Major journal reports study findings
A study in the JAMA Neurology (formerly the Archives of Neurology) suggests that controlling or preventing risk factors such as hypertension earlier in life may limit or delay the brain changes associated with Alzheimer's disease and other age-related neurological deterioration.
Dr. Karen Rodrigue, assistant professor in the UT Dallas Center for Vital Longevity (CVL), was lead author on a study that looked at whether people with both hypertension and a common gene associated with risk of Alzheimer's disease (the APOE-4 gene carried by about 20 percent of the population) had more buildup of the brain plaque (amyloid protein) associated with Alzheimer's disease. Many scientists believe the amyloid plaque is the first symptom of Alzheimer's disease and shows up a decade or more before Alzheimer's symptoms of memory impairment and other cognitive difficulties begin.
Until recently, amyloid plaque could only be seen at autopsy, but new brain scanning techniques allow scientists to see the amyloid plaque in living brains of healthy adults. Findings from both autopsy and amyloid brain scans show that at least 20 percent of normal older adults carry elevated levels of amyloid, a substance made up mostly of protein and deposited in organs and tissues.

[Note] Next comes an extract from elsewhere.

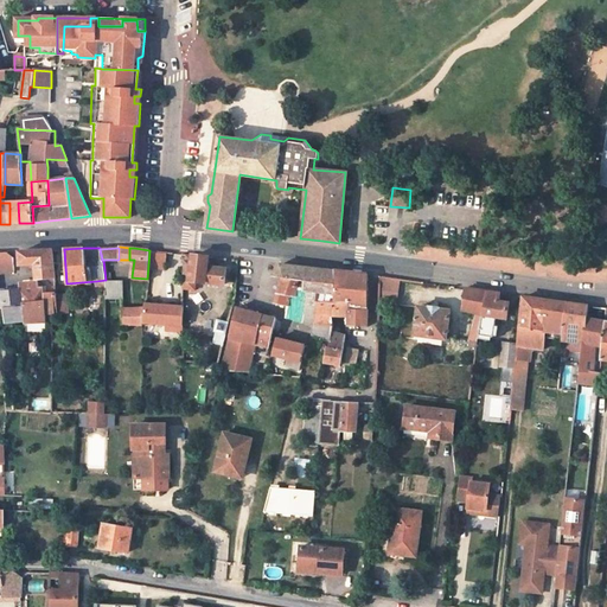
[(37,279),(55,278),(53,250),(33,250),(19,251),(20,264),(34,264),(37,279)]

"I became interested in whether hypertension was related to increased risk of amyloid plaques in the brains of otherwise healthy people," Rodrigue said. "Identifying the most significant risk factors for amyloid deposition in seemingly healthy adults will be critical in advancing medical efforts aimed at prevention and early detection."

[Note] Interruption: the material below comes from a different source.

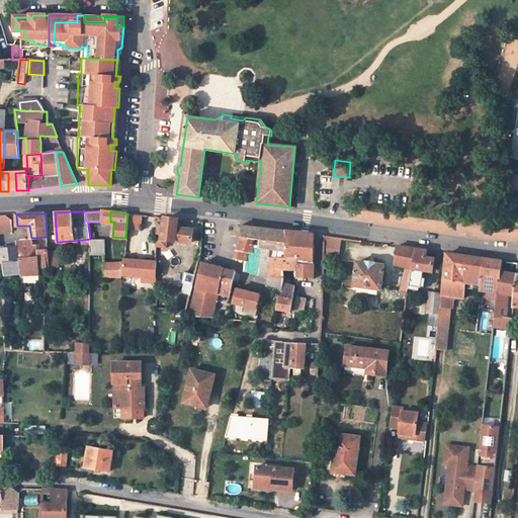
[(127,213),(126,227),(141,229),(142,214),(127,213)]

Based on evidence that hypertension was associated with Alzheimer's disease, Rodrigue suspected that the double-whammy of hypertension and presence of the APOE-e4 gene might lead to particularly high levels of amyloid plaque in healthy adults.
Rodrigue's research was part of the Dallas Lifespan Brain Study, a comprehensive study of the aging brain in a large group of adults of all ages funded by the National Institute on Aging. As part of this study, the research team recruited 147 participants (ages 30-89) to undergo cognitive testing, magnetic resonance imaging (MRI) and PET imaging, using Amyvid, a compound that when injected travels to the brain and binds with amyloid proteins, allowing the scientists to visualize the amount of amyloid plaque. Blood pressure was measured at each visit.
Rodrigue classified participants in the study as hypertensive if they reported a current physician diagnosis of hypertension or if their blood pressure exceeded the established criteria for diagnosis. The participants were further divided between individuals who were taking anti-hypertensive medications and those who were not medicated, but showed blood pressure elevations consistent with a diagnosis of hypertension. Finally, study subjects were classified in the genetic risk group if they were in the 20 percent of adults who had one or two copies of an APOE ε4 allele, a genetic variation linked to dementia.